Study text -
I was still very sick most days. I had three different nausea medications, which I rotated, trying to get some relief. I couldn't cook, couldn't wash dishes, couldn't even think about grocery shopping! Poor Steve had to go back to eating out every night, just like his bachelor days!
On Friday, November 9, I was horribly sick again. I didn't keep anything down all day, but by evening, I was feeling a little better. That day was our five month anniversary, and my sweet husband brought home a pizza, which I managed to eat a little bit of. I went to be feeling a little bit better, but woke up throwing up again. That was the worst day so far - I could not stop throwing up all day. When Steve called to say he was on his way home, I was dry heaving every 10 minutes or so, and he decided we would go to the ER when he got home. By the time he got home, I was so weak and still throwing up, I could not get up off the bed, so Steve called an ambulance to take me to the hospital. They took me to the small hospital in the next town, and I was still throwing up the whole time. They gave me an IV of nausea medication, but it still did not stop. They decided to transfer me to the hospital in Knoxville, so I would be closer to my doctor. I finally felt a little better during the transport to Knoxville, and in fact, was able t o laugh when the ambulance driver got lost trying to find the hospital!

Set of tasks -
A. In the illness account, what household tasks does the narrator say they couldn't do?
B. Copy the part of the illness account that opens with the words "I was still very" and closes with "his bachelor days!", renaming "bachelor days" to "single days".
The material after this point comes from a separate source.

Dataset content -
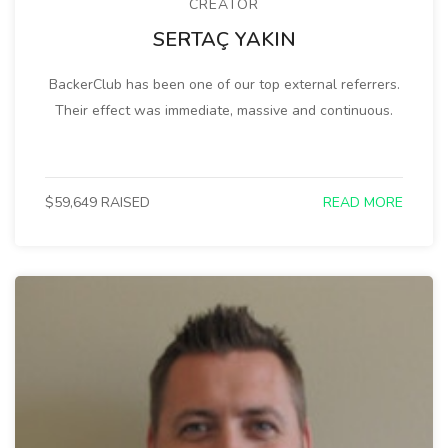
CREATOR
SERTAÇ YAKIN
BackerClub has been one of our top external referrers.
Their effect was immediate, massive and continuous.
$59,649 RAISED
READ MORE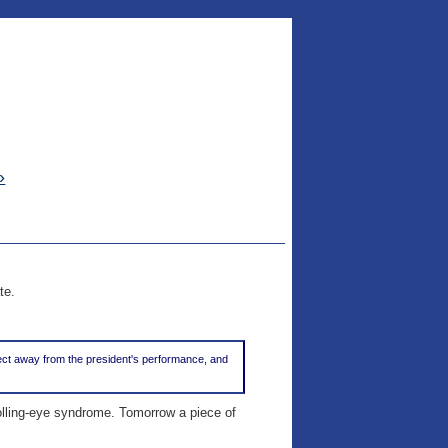
»
te.
bject away from the president's performance, and
rolling-eye syndrome. Tomorrow a piece of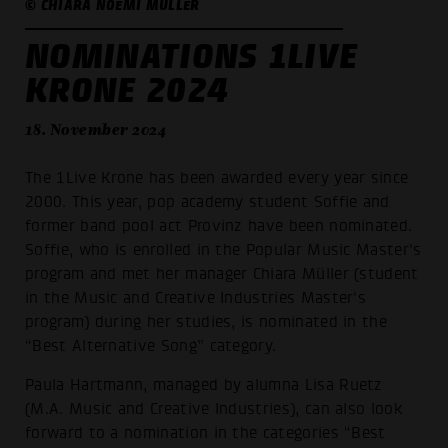
© CHIARA NOEMI MÜLLER
NOMINATIONS 1LIVE
KRONE 2024
18. November 2024
The 1Live Krone has been awarded every year since
2000. This year, pop academy student Soffie and
former band pool act Provinz have been nominated.
Soffie, who is enrolled in the Popular Music Master's
program and met her manager Chiara Müller (student
in the Music and Creative Industries Master's
program) during her studies, is nominated in the
“Best Alternative Song” category.
Paula Hartmann, managed by alumna Lisa Ruetz
(M.A. Music and Creative Industries), can also look
forward to a nomination in the categories “Best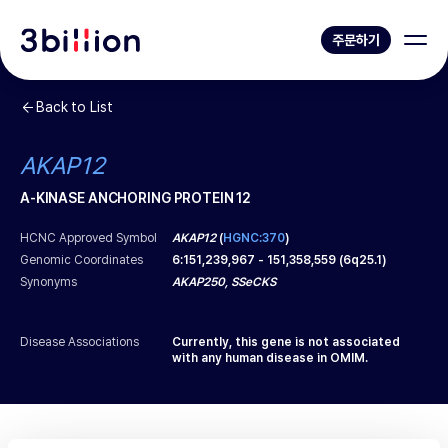
주문하기
Back to List
AKAP12
A-KINASE ANCHORING PROTEIN 12
HCNC Approved Symbol
AKAP12
(
HGNC:370
)
Genomic Coordinates
6
:
151,239,967
-
151,358,559
(
6q25.1
)
Synonyms
AKAP250, SSeCKS
Disease Associations
Currently, this gene is not associated
with any human disease in OMIM.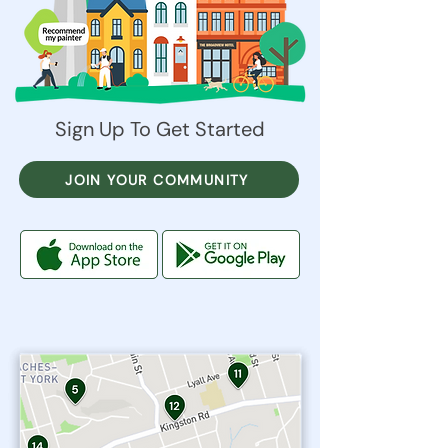
Sign Up To Get Started
JOIN YOUR COMMUNITY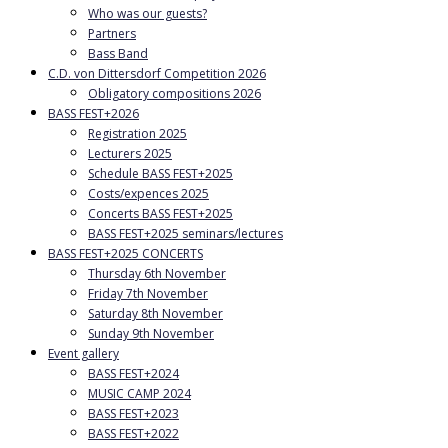
Who was our guests?
Partners
Bass Band
C.D. von Dittersdorf Competition 2026
Obligatory compositions 2026
BASS FEST+2026
Registration 2025
Lecturers 2025
Schedule BASS FEST+2025
Costs/expences 2025
Concerts BASS FEST+2025
BASS FEST+2025 seminars/lectures
BASS FEST+2025 CONCERTS
Thursday 6th November
Friday 7th November
Saturday 8th November
Sunday 9th November
Event gallery
BASS FEST+2024
MUSIC CAMP 2024
BASS FEST+2023
BASS FEST+2022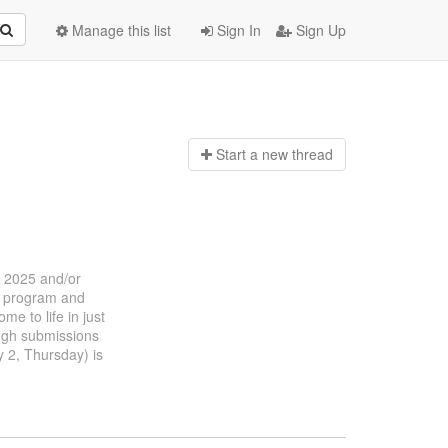
Manage this list
Sign In
Sign Up
Start a n
ew thread
K 2025 and/or
ce program and
e to life in just
hough submissions
y 2, Thursday) is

Per-task answers -
A. Cook, wash dishes, and even think about grocery shopping.

B.
I was still very sick most days. I had three different nausea medications, which I rotated, trying to get some relief. I couldn't cook, couldn't wash dishes, couldn't even think about grocery shopping! Poor Steve had to go back to eating out every night, just like his single days!